» **Exercise requirements**
**a)** Which option does the math problem page give as the answer?
**b)** From the math problem page, extract the passage between "Let $\alpha $" and "Answer: (D)", inclusive.

» **Source document**
Question

Let $\alpha $ and $\beta $ are the roots of equation $ax^{2}+bx+c=0 \, \left(a \neq 0\right).$ If $1, \, \alpha +\beta , \, \alpha \beta $ are in arithmetic progression and $\alpha , \, 2, \, \beta $ are in harmonic progression, then the value of $\frac{\left(\alpha \right)^{2} + \left(\beta \right)^{2} - 2 \left(\alpha \right)^{2} \left(\beta \right)^{2}}{2 \left(\left(\alpha \right)^{2} + \left(\beta \right)^{2}\right)}$ is equal to

• A. $0$
• B. $0.5$
• C. $1$
• D. $1.5$

Answer 1

Answer: (D)

$1,$ $\alpha +\beta ,\alpha \beta $ are in A.P.
$\Rightarrow 1,\frac{- b}{a},\frac{c}{a}$ are in A.P.

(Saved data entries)
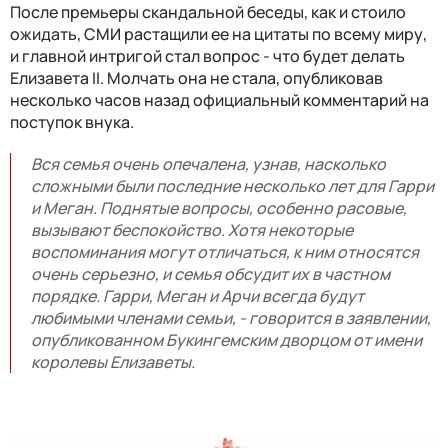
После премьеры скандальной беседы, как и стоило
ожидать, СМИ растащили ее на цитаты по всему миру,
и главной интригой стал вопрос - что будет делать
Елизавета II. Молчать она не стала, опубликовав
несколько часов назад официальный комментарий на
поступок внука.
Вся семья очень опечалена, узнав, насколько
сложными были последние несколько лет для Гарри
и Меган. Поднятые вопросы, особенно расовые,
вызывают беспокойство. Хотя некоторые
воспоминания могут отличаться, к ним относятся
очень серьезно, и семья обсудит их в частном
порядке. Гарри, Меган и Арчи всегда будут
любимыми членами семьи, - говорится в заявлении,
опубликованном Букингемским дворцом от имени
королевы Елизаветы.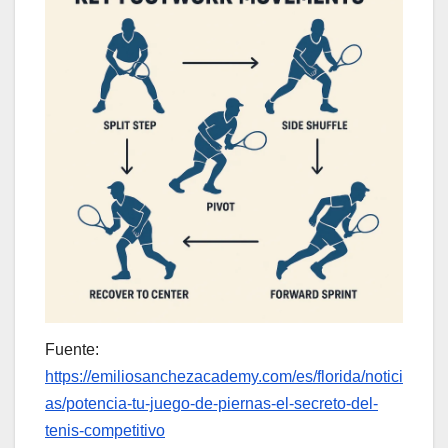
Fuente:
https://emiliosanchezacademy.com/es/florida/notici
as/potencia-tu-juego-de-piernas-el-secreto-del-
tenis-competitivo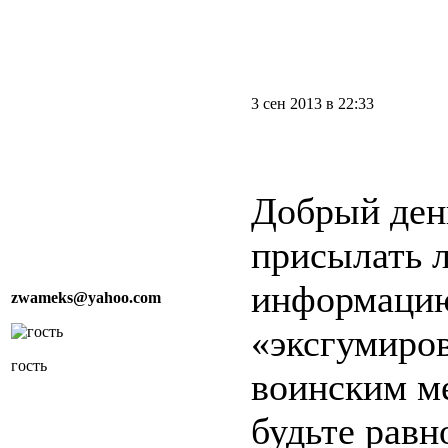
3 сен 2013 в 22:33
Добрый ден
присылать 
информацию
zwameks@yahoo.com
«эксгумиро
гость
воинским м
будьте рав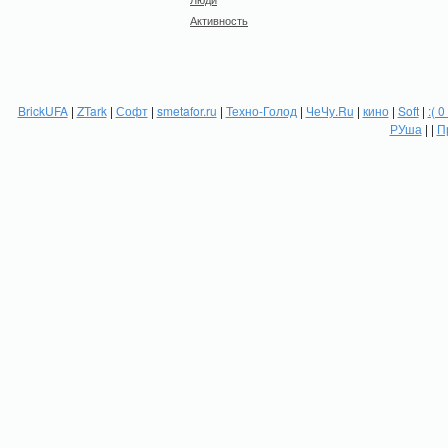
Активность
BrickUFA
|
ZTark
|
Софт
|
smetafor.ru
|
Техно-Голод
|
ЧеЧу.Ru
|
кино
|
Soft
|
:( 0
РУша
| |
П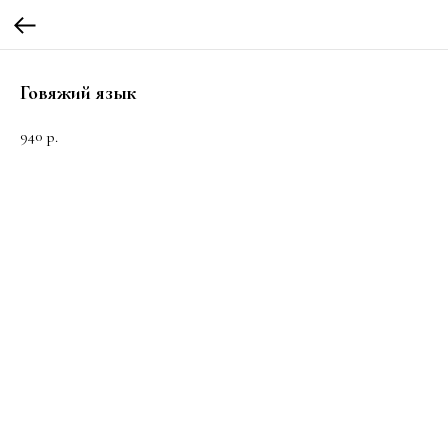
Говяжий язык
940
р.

» **Results for each task**
**a)** Option D, which is 1.5.

**b)**
Let $\alpha $ and $\beta $ are the roots of equation $ax^{2}+bx+c=0 \, \left(a \neq 0\right).$ If $1, \, \alpha +\beta , \, \alpha \beta $ are in arithmetic progression and $\alpha , \, 2, \, \beta $ are in harmonic progression, then the value of $\frac{\left(\alpha \right)^{2} + \left(\beta \right)^{2} - 2 \left(\alpha \right)^{2} \left(\beta \right)^{2}}{2 \left(\left(\alpha \right)^{2} + \left(\beta \right)^{2}\right)}$ is equal to

• A. $0$
• B. $0.5$
• C. $1$
• D. $1.5$

Answer 1

Answer: (D)